** START Source records **

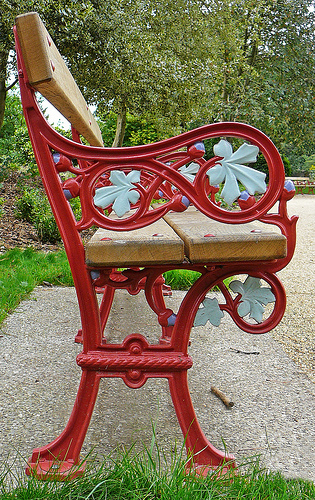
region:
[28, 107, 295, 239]
A red metal bench.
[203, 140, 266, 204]
White design on the bench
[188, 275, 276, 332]
White leaf design on the bench.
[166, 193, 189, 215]
Red flower with a white tip on the bench.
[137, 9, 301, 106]
Green trees in the park.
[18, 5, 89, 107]
The back of the bench is made of wood.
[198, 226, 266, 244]
Screws in the bench are painted red.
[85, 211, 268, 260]
The seat of the bench is made of wood.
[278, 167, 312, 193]
Another bench across the way.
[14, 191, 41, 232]
Small green bush behind the bench.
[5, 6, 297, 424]
red bench in park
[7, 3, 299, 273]
park bench with wooden back and seat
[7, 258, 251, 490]
ornate red metal legs of park bench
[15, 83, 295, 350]
ornate metal arms of park bench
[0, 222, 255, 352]
patch of grass around park bench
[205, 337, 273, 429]
twigs on ground at park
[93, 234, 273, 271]
red bolts in wooden park bench seat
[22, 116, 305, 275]
ornate floral arm rest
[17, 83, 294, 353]
park bench with ornate red metal work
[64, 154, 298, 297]
wooden seat of park bench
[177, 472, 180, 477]
edge of a lawn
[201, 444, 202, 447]
part of a chair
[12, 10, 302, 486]
an ornate red bench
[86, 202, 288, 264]
seat of the bench made from two wooden slats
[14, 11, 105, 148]
back of the bench made from one wooden board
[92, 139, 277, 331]
decorative leaves on the side of the bench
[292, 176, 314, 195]
another red bench in the background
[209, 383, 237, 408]
a stick on the ground in front of the bench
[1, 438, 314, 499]
tall grass next to the bench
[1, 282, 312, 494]
concrete slab under the bench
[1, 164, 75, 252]
mulch in the flower bed behind the bench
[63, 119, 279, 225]
red arm rest on chair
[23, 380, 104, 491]
red leg of chair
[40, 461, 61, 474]
silver bolt in chair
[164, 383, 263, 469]
red leg of chair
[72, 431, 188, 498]
green grass sticking up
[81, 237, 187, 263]
wooden bench on chair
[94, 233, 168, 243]
two red bolts on chair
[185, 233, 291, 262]
wooden bench on chair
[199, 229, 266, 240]
two red bolts on chair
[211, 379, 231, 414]
small stick on the ground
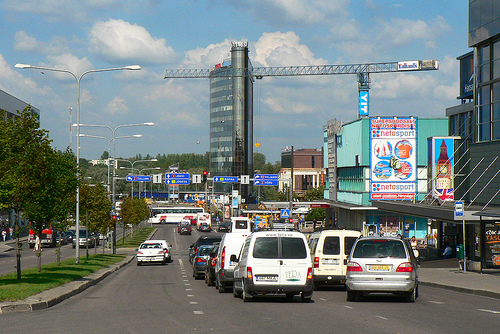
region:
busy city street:
[5, 219, 475, 332]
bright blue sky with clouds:
[0, 0, 499, 181]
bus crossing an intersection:
[138, 201, 205, 224]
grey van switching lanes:
[341, 231, 423, 304]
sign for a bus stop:
[451, 197, 470, 276]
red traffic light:
[198, 169, 208, 184]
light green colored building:
[319, 110, 452, 252]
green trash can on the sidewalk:
[453, 241, 465, 263]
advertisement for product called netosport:
[367, 111, 418, 207]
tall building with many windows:
[203, 40, 258, 207]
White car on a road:
[130, 231, 195, 274]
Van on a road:
[230, 224, 358, 303]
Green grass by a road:
[17, 254, 96, 300]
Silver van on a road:
[332, 221, 417, 299]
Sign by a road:
[361, 112, 421, 198]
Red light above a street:
[193, 164, 220, 183]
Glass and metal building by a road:
[198, 66, 270, 204]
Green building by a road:
[316, 117, 454, 224]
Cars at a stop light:
[184, 220, 309, 306]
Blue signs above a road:
[124, 145, 319, 200]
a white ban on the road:
[231, 229, 315, 299]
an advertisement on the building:
[368, 116, 417, 205]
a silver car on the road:
[346, 236, 420, 301]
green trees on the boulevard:
[2, 105, 74, 278]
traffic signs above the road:
[122, 168, 279, 189]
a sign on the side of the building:
[428, 133, 458, 204]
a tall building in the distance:
[206, 37, 254, 175]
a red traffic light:
[111, 212, 119, 254]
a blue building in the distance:
[321, 115, 452, 205]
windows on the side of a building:
[476, 43, 498, 140]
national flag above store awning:
[435, 189, 455, 205]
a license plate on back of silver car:
[365, 260, 391, 270]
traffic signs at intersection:
[165, 171, 190, 183]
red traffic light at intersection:
[200, 167, 207, 183]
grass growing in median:
[16, 282, 27, 292]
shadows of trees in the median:
[28, 270, 65, 280]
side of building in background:
[210, 116, 233, 147]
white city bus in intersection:
[150, 205, 202, 221]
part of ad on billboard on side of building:
[371, 135, 413, 185]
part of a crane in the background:
[346, 59, 382, 88]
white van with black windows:
[240, 230, 319, 298]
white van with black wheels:
[230, 227, 314, 294]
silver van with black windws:
[342, 233, 419, 303]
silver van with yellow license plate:
[345, 232, 421, 304]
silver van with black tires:
[345, 233, 419, 302]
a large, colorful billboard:
[367, 115, 416, 200]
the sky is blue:
[3, 2, 495, 147]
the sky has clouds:
[0, 5, 498, 159]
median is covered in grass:
[4, 248, 135, 320]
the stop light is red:
[199, 165, 214, 188]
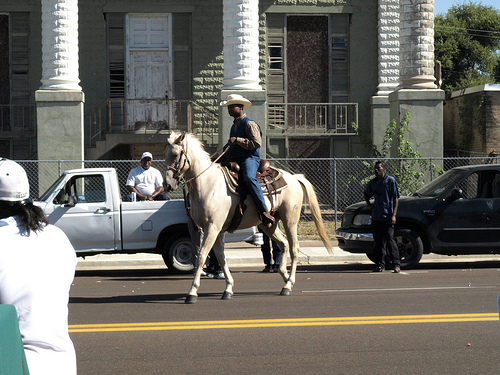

** END Source records **

Exercise
Determine how many of the lines above contain the string "clouds", treating uppercase and lowercase letters as distinct. Reply with the number alone.

Expected answer
2